Directions
Check every line of the data below for the word "back". Copy the ones that have it.

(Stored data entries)
----------

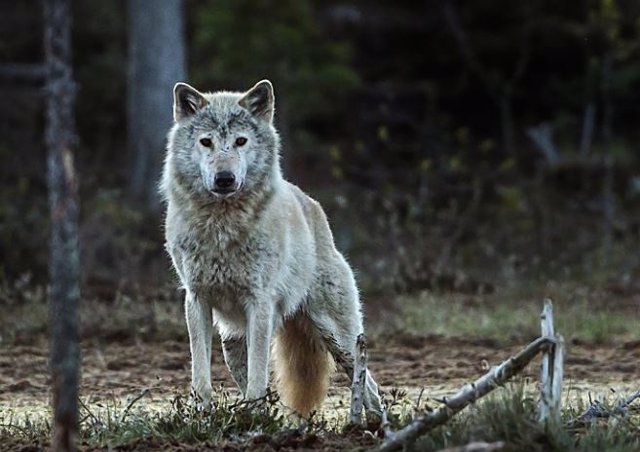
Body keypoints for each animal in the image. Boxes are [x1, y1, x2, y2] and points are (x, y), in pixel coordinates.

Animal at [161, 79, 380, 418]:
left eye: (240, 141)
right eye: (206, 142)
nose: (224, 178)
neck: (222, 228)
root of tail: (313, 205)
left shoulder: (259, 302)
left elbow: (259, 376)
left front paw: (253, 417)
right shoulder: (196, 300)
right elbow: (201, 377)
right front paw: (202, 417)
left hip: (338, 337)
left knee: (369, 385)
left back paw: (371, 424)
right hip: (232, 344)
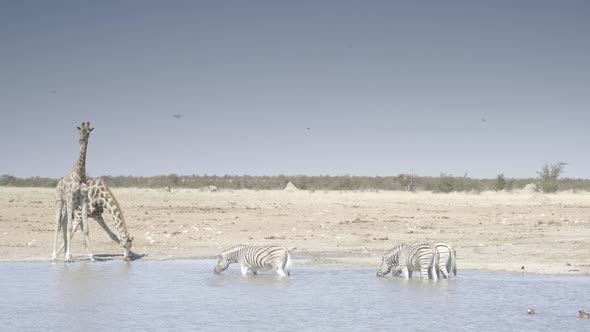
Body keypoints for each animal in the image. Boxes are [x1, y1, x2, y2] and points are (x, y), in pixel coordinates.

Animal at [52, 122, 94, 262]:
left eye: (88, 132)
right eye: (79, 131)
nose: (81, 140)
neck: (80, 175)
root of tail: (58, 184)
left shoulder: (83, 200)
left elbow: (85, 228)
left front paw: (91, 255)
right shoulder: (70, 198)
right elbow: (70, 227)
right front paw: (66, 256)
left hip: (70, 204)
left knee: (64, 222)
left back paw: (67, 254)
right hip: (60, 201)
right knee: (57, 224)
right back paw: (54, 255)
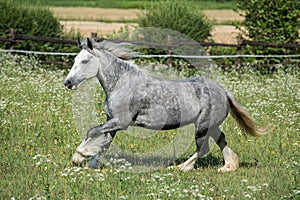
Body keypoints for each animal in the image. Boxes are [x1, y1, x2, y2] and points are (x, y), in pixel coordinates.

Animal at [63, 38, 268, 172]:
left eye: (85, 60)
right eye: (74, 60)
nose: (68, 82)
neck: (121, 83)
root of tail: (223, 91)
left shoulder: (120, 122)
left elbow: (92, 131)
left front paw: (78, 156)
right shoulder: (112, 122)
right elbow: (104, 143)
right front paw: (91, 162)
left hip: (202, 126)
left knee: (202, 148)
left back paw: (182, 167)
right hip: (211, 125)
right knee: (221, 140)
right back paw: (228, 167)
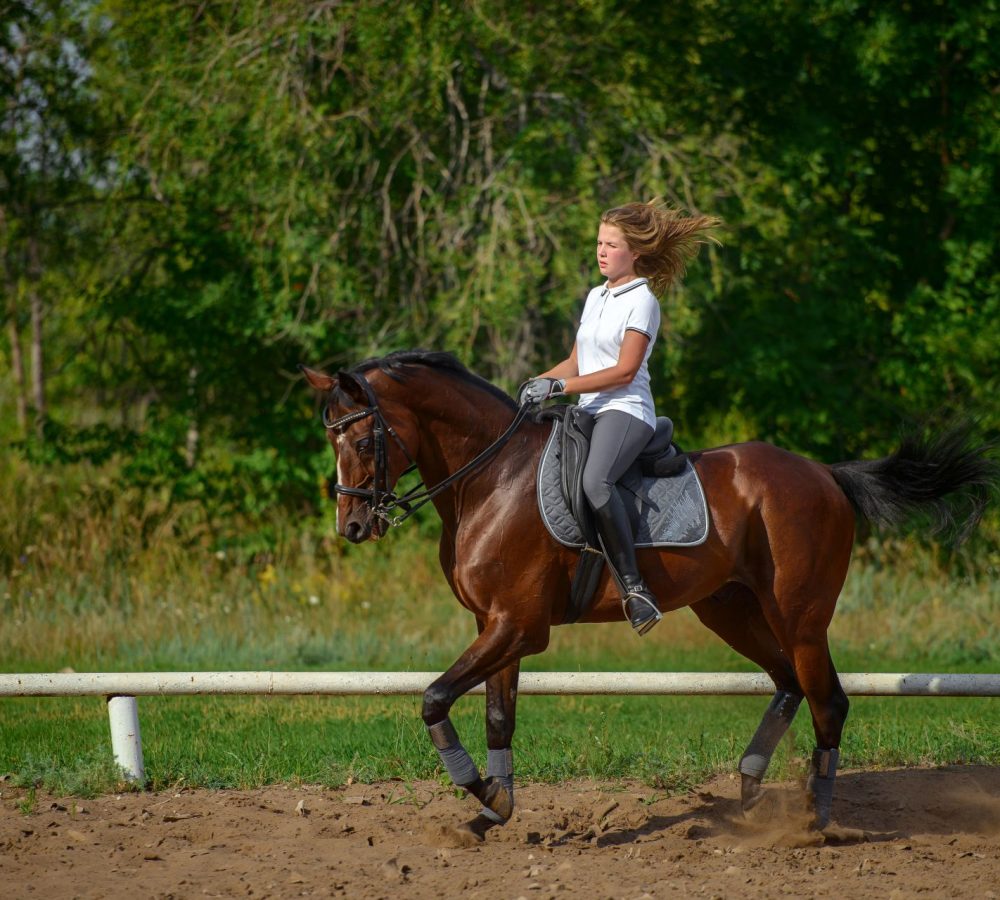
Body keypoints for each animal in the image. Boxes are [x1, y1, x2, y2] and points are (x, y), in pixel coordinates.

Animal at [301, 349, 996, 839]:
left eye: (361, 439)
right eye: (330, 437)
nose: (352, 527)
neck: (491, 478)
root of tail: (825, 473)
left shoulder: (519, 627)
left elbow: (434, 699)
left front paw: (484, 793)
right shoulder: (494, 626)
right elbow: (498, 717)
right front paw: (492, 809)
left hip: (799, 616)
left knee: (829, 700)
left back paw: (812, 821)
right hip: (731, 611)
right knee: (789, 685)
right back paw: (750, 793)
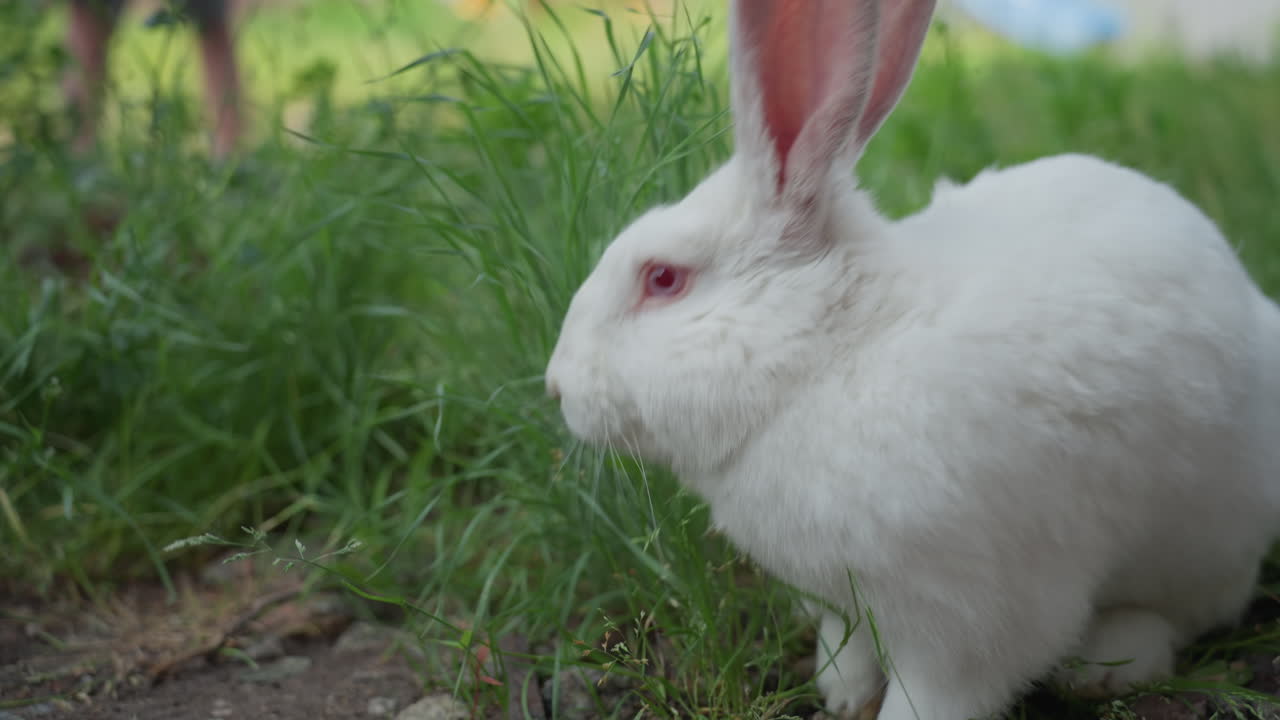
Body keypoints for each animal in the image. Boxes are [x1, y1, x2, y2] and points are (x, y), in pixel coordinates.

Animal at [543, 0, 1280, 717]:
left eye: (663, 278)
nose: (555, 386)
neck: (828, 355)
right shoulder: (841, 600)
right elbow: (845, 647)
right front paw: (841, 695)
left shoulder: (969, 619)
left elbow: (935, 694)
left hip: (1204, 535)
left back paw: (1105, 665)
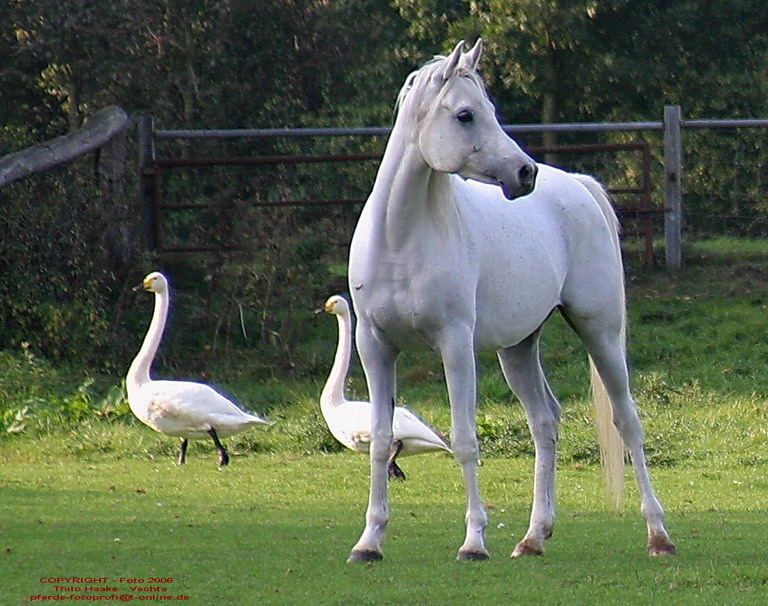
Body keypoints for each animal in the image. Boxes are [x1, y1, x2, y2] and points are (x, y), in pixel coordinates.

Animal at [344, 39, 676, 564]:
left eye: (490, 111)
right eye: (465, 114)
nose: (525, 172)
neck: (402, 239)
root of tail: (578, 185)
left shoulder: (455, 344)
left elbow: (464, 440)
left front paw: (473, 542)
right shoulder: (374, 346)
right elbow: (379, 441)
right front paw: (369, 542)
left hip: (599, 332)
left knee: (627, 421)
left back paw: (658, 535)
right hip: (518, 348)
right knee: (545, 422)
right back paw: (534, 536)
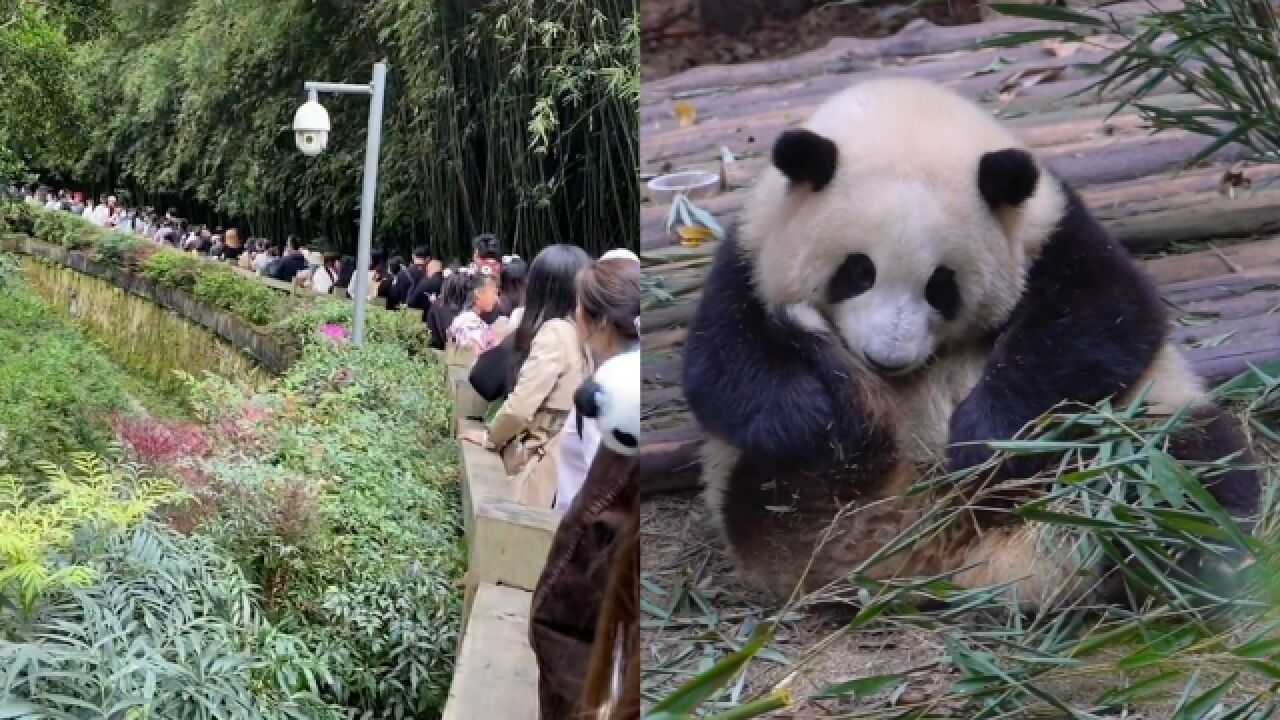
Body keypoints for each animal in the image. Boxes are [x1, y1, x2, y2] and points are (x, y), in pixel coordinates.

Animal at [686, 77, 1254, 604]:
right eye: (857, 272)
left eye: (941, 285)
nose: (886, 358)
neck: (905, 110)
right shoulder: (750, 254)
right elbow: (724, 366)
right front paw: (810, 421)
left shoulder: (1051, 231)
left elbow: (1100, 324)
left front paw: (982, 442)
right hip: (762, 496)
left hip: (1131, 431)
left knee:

----------

Exercise solution
left back paw: (371, 424)
left back paw: (67, 254)
right back paw: (54, 255)
left back paw: (182, 167)
right back paw: (228, 167)
left back paw: (812, 821)
right back paw: (750, 793)
left back paw: (1105, 665)
left back paw: (658, 535)
right back paw: (534, 536)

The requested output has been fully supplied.